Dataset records
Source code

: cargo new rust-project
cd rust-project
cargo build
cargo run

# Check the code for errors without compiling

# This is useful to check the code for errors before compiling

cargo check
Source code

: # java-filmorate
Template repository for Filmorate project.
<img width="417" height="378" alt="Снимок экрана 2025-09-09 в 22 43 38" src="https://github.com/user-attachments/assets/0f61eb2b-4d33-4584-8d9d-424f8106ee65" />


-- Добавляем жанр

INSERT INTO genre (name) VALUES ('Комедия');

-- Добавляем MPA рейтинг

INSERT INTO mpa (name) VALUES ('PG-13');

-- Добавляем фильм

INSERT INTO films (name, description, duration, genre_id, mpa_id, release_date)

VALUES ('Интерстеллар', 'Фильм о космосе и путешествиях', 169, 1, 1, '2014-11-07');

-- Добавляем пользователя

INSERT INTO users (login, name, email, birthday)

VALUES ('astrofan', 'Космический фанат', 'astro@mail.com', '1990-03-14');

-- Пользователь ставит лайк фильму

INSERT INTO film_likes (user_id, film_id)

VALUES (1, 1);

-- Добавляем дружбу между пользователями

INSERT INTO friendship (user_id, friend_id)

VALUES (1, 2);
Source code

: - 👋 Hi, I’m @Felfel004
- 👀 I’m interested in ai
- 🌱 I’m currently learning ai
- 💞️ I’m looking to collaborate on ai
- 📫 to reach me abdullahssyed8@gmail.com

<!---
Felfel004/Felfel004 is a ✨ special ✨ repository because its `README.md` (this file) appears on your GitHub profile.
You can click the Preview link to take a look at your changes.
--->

* _Problem_
Extract the lines of all the records above verbatim, without changing any character.

* _Result of the task_
Source code

: cargo new rust-project
cd rust-project
cargo build
cargo run

# Check the code for errors without compiling

# This is useful to check the code for errors before compiling

cargo check
Source code

: # java-filmorate
Template repository for Filmorate project.
<img width="417" height="378" alt="Снимок экрана 2025-09-09 в 22 43 38" src="https://github.com/user-attachments/assets/0f61eb2b-4d33-4584-8d9d-424f8106ee65" />


-- Добавляем жанр

INSERT INTO genre (name) VALUES ('Комедия');

-- Добавляем MPA рейтинг

INSERT INTO mpa (name) VALUES ('PG-13');

-- Добавляем фильм

INSERT INTO films (name, description, duration, genre_id, mpa_id, release_date)

VALUES ('Интерстеллар', 'Фильм о космосе и путешествиях', 169, 1, 1, '2014-11-07');

-- Добавляем пользователя

INSERT INTO users (login, name, email, birthday)

VALUES ('astrofan', 'Космический фанат', 'astro@mail.com', '1990-03-14');

-- Пользователь ставит лайк фильму

INSERT INTO film_likes (user_id, film_id)

VALUES (1, 1);

-- Добавляем дружбу между пользователями

INSERT INTO friendship (user_id, friend_id)

VALUES (1, 2);
Source code

: - 👋 Hi, I’m @Felfel004
- 👀 I’m interested in ai
- 🌱 I’m currently learning ai
- 💞️ I’m looking to collaborate on ai
- 📫 to reach me abdullahssyed8@gmail.com

<!---
Felfel004/Felfel004 is a ✨ special ✨ repository because its `README.md` (this file) appears on your GitHub profile.
You can click the Preview link to take a look at your changes.
--->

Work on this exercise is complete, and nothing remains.